# [What the task asks]
Copy out the lines word for word, beginning at the first line and stopping after the line that contains "Tout au long".

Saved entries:
************
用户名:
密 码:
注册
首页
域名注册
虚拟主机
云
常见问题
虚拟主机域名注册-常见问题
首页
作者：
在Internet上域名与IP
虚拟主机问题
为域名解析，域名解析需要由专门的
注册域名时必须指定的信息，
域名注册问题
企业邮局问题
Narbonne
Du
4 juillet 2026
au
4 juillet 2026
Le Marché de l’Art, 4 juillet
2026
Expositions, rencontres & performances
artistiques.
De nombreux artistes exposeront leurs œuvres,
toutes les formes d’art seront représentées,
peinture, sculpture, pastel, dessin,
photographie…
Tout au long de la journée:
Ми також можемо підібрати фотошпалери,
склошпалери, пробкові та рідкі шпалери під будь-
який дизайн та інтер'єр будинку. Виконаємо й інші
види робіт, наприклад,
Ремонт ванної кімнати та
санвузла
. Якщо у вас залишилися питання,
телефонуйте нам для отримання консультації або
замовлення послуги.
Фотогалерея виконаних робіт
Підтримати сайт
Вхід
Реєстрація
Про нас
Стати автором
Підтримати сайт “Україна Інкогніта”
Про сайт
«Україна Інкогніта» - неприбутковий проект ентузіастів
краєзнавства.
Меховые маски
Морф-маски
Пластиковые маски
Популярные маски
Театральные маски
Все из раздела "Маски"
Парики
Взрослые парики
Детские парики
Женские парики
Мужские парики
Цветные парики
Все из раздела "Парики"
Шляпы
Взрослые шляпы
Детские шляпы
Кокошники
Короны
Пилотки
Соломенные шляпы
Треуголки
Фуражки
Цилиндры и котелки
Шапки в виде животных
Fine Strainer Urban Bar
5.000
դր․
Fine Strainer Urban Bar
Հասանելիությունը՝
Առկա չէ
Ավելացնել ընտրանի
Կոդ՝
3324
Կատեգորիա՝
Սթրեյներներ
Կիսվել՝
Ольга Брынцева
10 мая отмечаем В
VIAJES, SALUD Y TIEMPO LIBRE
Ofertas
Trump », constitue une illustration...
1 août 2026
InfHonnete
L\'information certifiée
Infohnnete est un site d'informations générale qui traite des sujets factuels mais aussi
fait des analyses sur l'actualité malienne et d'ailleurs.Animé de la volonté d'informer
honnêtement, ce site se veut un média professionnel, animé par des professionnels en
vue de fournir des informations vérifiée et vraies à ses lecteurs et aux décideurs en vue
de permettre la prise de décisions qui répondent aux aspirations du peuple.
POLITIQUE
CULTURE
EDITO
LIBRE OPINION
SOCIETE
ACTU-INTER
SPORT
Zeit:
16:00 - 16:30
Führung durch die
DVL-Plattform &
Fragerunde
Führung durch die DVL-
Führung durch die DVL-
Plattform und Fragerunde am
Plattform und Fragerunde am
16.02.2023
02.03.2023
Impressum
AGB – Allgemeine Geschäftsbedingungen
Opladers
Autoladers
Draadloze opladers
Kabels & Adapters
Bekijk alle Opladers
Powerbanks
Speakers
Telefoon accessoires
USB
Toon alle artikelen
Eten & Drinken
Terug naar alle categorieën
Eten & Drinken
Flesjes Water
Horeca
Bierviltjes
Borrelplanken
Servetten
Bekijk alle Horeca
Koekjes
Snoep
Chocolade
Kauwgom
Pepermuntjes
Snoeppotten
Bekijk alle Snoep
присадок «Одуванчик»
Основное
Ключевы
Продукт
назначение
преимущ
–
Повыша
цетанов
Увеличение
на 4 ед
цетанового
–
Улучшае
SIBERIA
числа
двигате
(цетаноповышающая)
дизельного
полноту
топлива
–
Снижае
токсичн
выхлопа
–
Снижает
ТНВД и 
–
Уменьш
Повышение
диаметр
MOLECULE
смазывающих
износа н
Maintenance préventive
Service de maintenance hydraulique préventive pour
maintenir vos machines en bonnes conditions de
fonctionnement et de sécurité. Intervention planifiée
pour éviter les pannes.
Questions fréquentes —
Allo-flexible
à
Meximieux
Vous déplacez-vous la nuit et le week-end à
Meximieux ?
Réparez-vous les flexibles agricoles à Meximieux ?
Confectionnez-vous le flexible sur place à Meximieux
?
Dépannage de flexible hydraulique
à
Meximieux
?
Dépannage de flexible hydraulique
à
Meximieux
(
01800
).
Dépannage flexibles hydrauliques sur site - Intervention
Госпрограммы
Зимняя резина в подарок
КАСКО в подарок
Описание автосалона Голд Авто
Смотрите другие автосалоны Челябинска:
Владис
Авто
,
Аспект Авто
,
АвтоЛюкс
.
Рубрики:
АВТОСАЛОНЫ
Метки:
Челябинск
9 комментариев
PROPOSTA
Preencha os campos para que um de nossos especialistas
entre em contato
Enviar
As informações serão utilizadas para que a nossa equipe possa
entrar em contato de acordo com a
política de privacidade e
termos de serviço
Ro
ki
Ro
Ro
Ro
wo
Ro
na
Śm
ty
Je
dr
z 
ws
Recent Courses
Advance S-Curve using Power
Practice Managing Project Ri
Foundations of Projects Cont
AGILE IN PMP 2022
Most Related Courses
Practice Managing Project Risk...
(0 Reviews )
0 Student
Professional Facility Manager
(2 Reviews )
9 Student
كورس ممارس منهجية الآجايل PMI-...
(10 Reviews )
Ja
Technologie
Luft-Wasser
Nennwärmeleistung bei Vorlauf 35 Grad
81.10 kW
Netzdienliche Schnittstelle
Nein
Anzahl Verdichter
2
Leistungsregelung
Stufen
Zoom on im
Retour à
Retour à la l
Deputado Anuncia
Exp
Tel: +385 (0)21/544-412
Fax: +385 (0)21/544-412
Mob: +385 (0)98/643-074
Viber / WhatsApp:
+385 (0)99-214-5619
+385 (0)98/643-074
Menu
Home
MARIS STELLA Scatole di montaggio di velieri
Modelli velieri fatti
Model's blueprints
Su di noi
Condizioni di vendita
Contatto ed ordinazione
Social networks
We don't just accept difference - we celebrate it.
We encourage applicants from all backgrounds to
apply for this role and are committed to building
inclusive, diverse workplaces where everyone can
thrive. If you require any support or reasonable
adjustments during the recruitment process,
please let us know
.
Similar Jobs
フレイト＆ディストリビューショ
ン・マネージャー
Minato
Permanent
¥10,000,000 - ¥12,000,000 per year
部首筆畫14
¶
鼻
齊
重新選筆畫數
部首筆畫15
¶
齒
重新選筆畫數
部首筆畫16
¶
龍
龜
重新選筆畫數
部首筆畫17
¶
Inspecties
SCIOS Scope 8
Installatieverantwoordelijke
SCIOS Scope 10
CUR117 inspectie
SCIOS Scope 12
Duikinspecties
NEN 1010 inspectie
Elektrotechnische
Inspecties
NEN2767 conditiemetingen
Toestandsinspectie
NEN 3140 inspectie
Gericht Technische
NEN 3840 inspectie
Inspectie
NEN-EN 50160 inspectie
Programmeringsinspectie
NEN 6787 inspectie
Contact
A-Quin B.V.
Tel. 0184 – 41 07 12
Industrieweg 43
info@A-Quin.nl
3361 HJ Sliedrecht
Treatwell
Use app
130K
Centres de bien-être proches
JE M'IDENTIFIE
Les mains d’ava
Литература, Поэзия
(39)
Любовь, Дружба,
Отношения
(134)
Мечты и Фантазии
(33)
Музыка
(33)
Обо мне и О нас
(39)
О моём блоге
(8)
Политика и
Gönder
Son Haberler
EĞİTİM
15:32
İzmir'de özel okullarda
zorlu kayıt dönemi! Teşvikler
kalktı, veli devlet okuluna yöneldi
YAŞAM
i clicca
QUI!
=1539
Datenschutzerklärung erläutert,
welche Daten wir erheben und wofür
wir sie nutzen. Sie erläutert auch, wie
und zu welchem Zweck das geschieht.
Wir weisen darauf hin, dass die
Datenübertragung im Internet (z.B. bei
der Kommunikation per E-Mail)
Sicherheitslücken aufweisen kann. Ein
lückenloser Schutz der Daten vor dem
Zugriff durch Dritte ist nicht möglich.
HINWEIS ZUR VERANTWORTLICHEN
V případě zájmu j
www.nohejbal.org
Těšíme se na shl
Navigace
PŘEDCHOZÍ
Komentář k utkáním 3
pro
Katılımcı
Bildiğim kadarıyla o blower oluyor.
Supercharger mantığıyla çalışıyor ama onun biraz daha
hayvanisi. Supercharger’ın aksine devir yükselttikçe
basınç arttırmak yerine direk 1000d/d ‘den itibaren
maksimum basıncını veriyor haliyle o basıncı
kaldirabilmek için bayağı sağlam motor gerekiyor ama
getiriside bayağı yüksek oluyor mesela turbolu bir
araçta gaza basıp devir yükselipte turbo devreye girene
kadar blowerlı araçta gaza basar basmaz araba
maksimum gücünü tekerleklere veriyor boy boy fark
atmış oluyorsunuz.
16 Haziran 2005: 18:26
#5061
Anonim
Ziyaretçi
************
# [Answer for the task]
用户名:
密 码:
注册
首页
域名注册
虚拟主机
云
常见问题
虚拟主机域名注册-常见问题
首页
作者：
在Internet上域名与IP
虚拟主机问题
为域名解析，域名解析需要由专门的
注册域名时必须指定的信息，
域名注册问题
企业邮局问题
Narbonne
Du
4 juillet 2026
au
4 juillet 2026
Le Marché de l’Art, 4 juillet
2026
Expositions, rencontres & performances
artistiques.
De nombreux artistes exposeront leurs œuvres,
toutes les formes d’art seront représentées,
peinture, sculpture, pastel, dessin,
photographie…
Tout au long de la journée:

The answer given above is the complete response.